L’Observatoire neutrinos IceCube, situé à la Station Amundsen-Scott du Pôle Sud, constitué d’un bloc de glace de un kilomètre cube instrumenté, sous la surface, de filins sur lesquels sont accrochés des photomultiplcateurs. L’illustration représente une simulation dans laquelle un neutrino traverse l’instrument et allume des signaux sur les détecteurs. Crédit photo : IceCube Collaboration/NSF

Mazaalai

Lecture de Mazaalai, d’Élise Rousseau, fraîchement sorti, mis entre mes mains par mon éditeur : comme j’avais besoin de cet apaisement, le désert de Gobi dans une camionnette en compagnie de naturalistes français et mongols. La piste d’un ours sur des milliers de kilomètres de cailloux et de sable. Je suis replongée dans l’une de mes propres missions [ici et les cinq billets suivants], sur la piste des neutrinos, avec nos antennes dans le coffre, les quatre-quatre de nos collègues chinois, côté Gansu et Qinhai, sur ce même désert de Gobi qui ne connaît, lui, pas de frontières. La lumière déclinante sur les roches grises tirant sur le violet, parfois or, le vent. Le minéral absolu à perte de vue.
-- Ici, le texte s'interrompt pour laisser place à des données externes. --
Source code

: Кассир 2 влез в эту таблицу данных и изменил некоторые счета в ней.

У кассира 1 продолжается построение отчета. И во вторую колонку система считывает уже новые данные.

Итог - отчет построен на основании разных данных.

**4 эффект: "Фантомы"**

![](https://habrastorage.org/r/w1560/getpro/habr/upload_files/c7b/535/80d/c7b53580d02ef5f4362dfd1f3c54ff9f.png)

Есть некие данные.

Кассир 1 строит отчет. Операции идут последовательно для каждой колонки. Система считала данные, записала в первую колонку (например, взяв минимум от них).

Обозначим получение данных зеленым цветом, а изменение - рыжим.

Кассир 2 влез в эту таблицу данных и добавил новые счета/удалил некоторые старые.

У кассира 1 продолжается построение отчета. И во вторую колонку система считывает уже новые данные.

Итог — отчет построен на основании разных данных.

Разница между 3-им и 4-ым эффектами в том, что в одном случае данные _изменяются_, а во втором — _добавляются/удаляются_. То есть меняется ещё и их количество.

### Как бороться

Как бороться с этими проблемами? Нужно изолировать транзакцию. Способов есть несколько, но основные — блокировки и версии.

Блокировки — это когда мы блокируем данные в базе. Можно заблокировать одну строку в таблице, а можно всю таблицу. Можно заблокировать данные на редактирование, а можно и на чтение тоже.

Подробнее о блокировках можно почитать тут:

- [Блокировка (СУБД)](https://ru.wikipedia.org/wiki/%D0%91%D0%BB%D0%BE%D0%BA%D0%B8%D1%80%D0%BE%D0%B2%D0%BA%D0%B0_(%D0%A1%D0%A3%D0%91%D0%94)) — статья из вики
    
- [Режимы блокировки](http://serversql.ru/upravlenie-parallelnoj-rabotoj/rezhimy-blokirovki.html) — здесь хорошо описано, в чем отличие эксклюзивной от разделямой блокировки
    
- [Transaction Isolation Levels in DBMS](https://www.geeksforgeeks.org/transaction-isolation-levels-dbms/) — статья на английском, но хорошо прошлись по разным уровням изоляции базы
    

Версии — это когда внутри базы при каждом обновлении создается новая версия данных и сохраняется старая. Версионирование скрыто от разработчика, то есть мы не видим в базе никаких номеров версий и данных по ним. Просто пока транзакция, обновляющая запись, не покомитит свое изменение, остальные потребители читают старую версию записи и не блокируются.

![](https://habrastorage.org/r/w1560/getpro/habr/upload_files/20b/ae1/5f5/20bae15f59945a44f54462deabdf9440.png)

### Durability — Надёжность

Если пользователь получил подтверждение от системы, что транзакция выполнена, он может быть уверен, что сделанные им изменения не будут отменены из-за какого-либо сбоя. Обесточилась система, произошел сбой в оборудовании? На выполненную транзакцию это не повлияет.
Neuf alligators-supernovae dans les wetlands de Savannah

Le premier, c’était une surprise, entre une écluse et un monticule herbu, en marbre noire et lisse, le dos battu par une spartine qui ployait sous la brise. On se demandait même s’il était vivant.

Le second flottait dans l’eau, parmi les roseaux ocres, dos sombre et long, et les yeux comme des protubérances qu’on repérait à distance.

Le troisième et le quatrième étaient une mère et son petit, tout au bord de la route. La femelle mesurait bien cent vingt centimètres, son protégé à peine cinquante. Quand nous nous rapprochons, elle ouvre son œil de verre – l’un de ces calots noirs de la cour de récré – et surtout la gueule. Nonchalamment. On peut compter ses dents.

Le cinquième était un jeune, mais déjà émancipé, au visage finement dessiné, accoudé sur une branche au milieu d’un étang fleuri, déposé sur une nappe de ciel bleu. Très photogénique et pittoresque.

Le sixième n’était pas loin : un mâle énorme, affalé sur une butte verte, lourd, puissant, noir, et au mouvent lent. La respiration lui soulève imperceptiblement le ventre. Quand il remue une patte, nous nous réfugions dans la voiture.

Le septième était déguisé en feuilles mortes de l’autre côté de la rive boueuse.

Les huitième et neuvième : des rondins bruns à contre-jour sur une digue de boue et de sable. Les pauvres, étant loin et arrivant tard, ont eu une attention et des cris de joie limités.

Si l’on rapporte la taille des wetlands en bordure de Savannah à un cube d’Univers de 300 mégaparsecs de côté, le taux d’occurrence des alligators est similaire à celui des supernovae à effondrement de coeur : une dizaine par jour.